[Opening INPUT DATA section]

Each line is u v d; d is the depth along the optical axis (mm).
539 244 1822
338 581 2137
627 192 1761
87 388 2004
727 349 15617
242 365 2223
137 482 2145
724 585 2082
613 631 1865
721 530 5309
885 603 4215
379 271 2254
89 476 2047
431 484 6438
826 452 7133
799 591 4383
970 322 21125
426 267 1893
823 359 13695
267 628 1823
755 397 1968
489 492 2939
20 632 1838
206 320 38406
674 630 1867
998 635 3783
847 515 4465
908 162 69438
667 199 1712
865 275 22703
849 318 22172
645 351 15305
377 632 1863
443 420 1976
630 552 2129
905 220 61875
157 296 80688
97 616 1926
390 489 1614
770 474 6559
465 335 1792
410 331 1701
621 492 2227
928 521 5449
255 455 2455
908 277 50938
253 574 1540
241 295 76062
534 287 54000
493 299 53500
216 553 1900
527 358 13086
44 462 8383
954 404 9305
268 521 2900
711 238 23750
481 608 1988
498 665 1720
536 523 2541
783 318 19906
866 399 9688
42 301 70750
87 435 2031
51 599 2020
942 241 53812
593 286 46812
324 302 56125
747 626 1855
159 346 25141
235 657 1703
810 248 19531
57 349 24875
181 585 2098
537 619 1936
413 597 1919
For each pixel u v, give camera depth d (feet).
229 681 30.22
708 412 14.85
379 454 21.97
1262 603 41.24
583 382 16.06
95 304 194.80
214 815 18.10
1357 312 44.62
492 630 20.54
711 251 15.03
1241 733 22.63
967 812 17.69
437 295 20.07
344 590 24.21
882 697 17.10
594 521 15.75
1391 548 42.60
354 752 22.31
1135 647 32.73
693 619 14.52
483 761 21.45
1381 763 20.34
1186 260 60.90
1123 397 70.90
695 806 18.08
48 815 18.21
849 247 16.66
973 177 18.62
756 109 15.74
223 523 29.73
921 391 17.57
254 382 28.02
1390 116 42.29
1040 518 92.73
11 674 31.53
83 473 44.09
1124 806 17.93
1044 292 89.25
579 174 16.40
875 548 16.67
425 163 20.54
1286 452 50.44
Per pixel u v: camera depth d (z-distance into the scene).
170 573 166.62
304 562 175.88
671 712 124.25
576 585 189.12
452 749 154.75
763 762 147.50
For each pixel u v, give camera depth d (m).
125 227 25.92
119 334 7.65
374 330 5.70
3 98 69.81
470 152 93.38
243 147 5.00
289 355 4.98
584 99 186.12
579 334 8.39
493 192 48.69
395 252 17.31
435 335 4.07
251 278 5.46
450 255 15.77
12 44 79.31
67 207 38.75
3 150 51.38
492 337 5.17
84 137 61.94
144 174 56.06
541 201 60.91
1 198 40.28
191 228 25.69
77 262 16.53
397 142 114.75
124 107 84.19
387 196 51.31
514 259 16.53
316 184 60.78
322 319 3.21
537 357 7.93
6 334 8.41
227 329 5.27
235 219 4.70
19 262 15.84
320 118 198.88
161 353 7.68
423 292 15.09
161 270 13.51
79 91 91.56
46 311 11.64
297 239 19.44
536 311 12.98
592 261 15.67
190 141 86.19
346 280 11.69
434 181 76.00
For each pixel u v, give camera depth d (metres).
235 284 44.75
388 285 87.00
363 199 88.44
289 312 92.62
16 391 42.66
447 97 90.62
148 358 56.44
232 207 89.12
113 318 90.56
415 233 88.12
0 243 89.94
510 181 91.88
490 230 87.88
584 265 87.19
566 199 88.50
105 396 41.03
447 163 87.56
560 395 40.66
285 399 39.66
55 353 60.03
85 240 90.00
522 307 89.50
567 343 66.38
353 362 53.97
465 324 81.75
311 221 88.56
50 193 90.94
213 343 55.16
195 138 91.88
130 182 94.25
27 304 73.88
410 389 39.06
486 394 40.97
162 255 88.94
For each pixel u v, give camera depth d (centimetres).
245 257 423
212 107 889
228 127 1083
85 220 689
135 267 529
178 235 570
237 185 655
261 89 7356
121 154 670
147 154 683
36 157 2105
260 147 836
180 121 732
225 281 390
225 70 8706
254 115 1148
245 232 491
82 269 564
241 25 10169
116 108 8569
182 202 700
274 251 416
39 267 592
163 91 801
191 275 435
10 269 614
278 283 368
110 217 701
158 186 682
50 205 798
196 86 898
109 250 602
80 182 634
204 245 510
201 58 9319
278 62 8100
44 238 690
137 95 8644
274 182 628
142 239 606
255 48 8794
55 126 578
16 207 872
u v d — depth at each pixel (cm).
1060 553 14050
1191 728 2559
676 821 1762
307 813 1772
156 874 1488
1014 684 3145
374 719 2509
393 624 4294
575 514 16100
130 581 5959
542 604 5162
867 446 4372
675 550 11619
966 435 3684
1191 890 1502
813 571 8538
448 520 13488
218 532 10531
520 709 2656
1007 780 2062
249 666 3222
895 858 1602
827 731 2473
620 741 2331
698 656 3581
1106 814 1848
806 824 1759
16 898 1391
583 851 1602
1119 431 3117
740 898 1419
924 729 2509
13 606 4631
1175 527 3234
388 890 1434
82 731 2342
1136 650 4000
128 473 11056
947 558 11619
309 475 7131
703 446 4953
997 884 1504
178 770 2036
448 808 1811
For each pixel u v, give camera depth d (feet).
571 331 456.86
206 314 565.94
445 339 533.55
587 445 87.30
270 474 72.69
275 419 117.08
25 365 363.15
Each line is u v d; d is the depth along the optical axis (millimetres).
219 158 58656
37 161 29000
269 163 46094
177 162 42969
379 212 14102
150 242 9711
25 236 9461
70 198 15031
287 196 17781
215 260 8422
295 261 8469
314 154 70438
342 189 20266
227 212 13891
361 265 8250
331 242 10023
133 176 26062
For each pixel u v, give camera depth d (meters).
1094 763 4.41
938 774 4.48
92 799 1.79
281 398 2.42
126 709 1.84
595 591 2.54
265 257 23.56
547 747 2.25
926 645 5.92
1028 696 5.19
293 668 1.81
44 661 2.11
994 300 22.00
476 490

[Closing INPUT DATA section]

Your task is to repeat every entry exactly.

Each line is u v d; d is the depth along the optical axis (mm).
539 244 1822
338 581 2137
627 192 1761
87 388 2004
727 349 15617
242 365 2223
137 482 2145
724 585 2082
613 631 1865
721 530 5309
885 603 4215
379 271 2254
89 476 2047
431 484 6438
826 452 7133
799 591 4383
970 322 21125
426 267 1893
823 359 13695
267 628 1823
755 397 1968
489 492 2939
20 632 1838
206 320 38406
674 630 1867
998 635 3783
847 515 4465
908 162 69438
667 199 1712
865 275 22703
849 318 22172
645 351 15305
377 632 1863
443 420 1976
630 552 2129
905 220 61875
157 296 80688
97 616 1926
390 489 1614
770 474 6559
465 335 1792
410 331 1701
621 492 2227
928 521 5449
255 455 2455
908 277 50938
253 574 1540
241 295 76062
534 287 54000
493 299 53500
216 553 1900
527 358 13086
44 462 8383
954 404 9305
268 521 2900
711 238 23750
481 608 1988
498 665 1720
536 523 2541
783 318 19906
866 399 9688
42 301 70750
87 435 2031
51 599 2020
942 241 53812
593 286 46812
324 302 56125
747 626 1855
159 346 25141
235 657 1703
810 248 19531
57 349 24875
181 585 2098
537 619 1936
413 597 1919
For each pixel u v, give camera depth d (feet).
229 681 30.22
708 412 14.85
379 454 21.97
1262 603 41.24
583 382 16.06
95 304 194.80
214 815 18.10
1357 312 44.62
492 630 20.54
711 251 15.03
1241 733 22.63
967 812 17.69
437 295 20.07
344 590 24.21
882 697 17.10
594 521 15.75
1391 548 42.60
354 752 22.31
1135 647 32.73
693 619 14.52
483 761 21.45
1381 763 20.34
1186 260 60.90
1123 397 70.90
695 806 18.08
48 815 18.21
849 247 16.66
973 177 18.62
756 109 15.74
223 523 29.73
921 391 17.57
254 382 28.02
1390 116 42.29
1040 518 92.73
11 674 31.53
83 473 44.09
1124 806 17.93
1044 292 89.25
579 174 16.40
875 548 16.67
425 163 20.54
1286 452 50.44
Per pixel u v: camera depth d (z-distance into the scene).
170 573 166.62
304 562 175.88
671 712 124.25
576 585 189.12
452 749 154.75
763 762 147.50
For each pixel u v, give camera depth d (m).
125 227 25.92
119 334 7.65
374 330 5.70
3 98 69.81
470 152 93.38
243 147 5.00
289 355 4.98
584 99 186.12
579 334 8.39
493 192 48.69
395 252 17.31
435 335 4.07
251 278 5.46
450 255 15.77
12 44 79.31
67 207 38.75
3 150 51.38
492 337 5.17
84 137 61.94
144 174 56.06
541 201 60.91
1 198 40.28
191 228 25.69
77 262 16.53
397 142 114.75
124 107 84.19
387 196 51.31
514 259 16.53
316 184 60.78
322 319 3.21
537 357 7.93
6 334 8.41
227 329 5.27
235 219 4.70
19 262 15.84
320 118 198.88
161 353 7.68
423 292 15.09
161 270 13.51
79 91 91.56
46 311 11.64
297 239 19.44
536 311 12.98
592 261 15.67
190 141 86.19
346 280 11.69
434 181 76.00
For each pixel u v, give camera depth d (metres).
235 284 44.75
388 285 87.00
363 199 88.44
289 312 92.62
16 391 42.66
447 97 90.62
148 358 56.44
232 207 89.12
113 318 90.56
415 233 88.12
0 243 89.94
510 181 91.88
490 230 87.88
584 265 87.19
566 199 88.50
105 396 41.03
447 163 87.56
560 395 40.66
285 399 39.66
55 353 60.03
85 240 90.00
522 307 89.50
567 343 66.38
353 362 53.97
465 324 81.75
311 221 88.56
50 193 90.94
213 343 55.16
195 138 91.88
130 182 94.25
27 304 73.88
410 389 39.06
486 394 40.97
162 255 88.94
For each pixel u v, give camera depth d (centimetres).
245 257 423
212 107 889
228 127 1083
85 220 689
135 267 529
178 235 570
237 185 655
261 89 7356
121 154 670
147 154 683
36 157 2105
260 147 836
180 121 732
225 281 390
225 70 8706
254 115 1148
245 232 491
82 269 564
241 25 10169
116 108 8569
182 202 700
274 251 416
39 267 592
163 91 801
191 275 435
10 269 614
278 283 368
110 217 701
158 186 682
50 205 798
196 86 898
109 250 602
80 182 634
204 245 510
201 58 9319
278 62 8100
44 238 690
137 95 8644
274 182 628
142 239 606
255 48 8794
55 126 578
16 207 872
u v d — depth at each pixel (cm).
1060 553 14050
1191 728 2559
676 821 1762
307 813 1772
156 874 1488
1014 684 3145
374 719 2509
393 624 4294
575 514 16100
130 581 5959
542 604 5162
867 446 4372
675 550 11619
966 435 3684
1191 890 1502
813 571 8538
448 520 13488
218 532 10531
520 709 2656
1007 780 2062
249 666 3222
895 858 1602
827 731 2473
620 741 2331
698 656 3581
1106 814 1848
806 824 1759
16 898 1391
583 851 1602
1119 431 3117
740 898 1419
924 729 2509
13 606 4631
1175 527 3234
388 890 1434
82 731 2342
1136 650 4000
128 473 11056
947 558 11619
309 475 7131
703 446 4953
997 884 1504
178 770 2036
448 808 1811
For each pixel u v, give camera depth d (feet).
571 331 456.86
206 314 565.94
445 339 533.55
587 445 87.30
270 474 72.69
275 419 117.08
25 365 363.15
Each line is u v d; d is the depth along the optical axis (millimetres).
219 158 58656
37 161 29000
269 163 46094
177 162 42969
379 212 14102
150 242 9711
25 236 9461
70 198 15031
287 196 17781
215 260 8422
295 261 8469
314 154 70438
342 189 20266
227 212 13891
361 265 8250
331 242 10023
133 176 26062
For each pixel u v, give camera depth d (meters).
1094 763 4.41
938 774 4.48
92 799 1.79
281 398 2.42
126 709 1.84
595 591 2.54
265 257 23.56
547 747 2.25
926 645 5.92
1028 696 5.19
293 668 1.81
44 661 2.11
994 300 22.00
476 490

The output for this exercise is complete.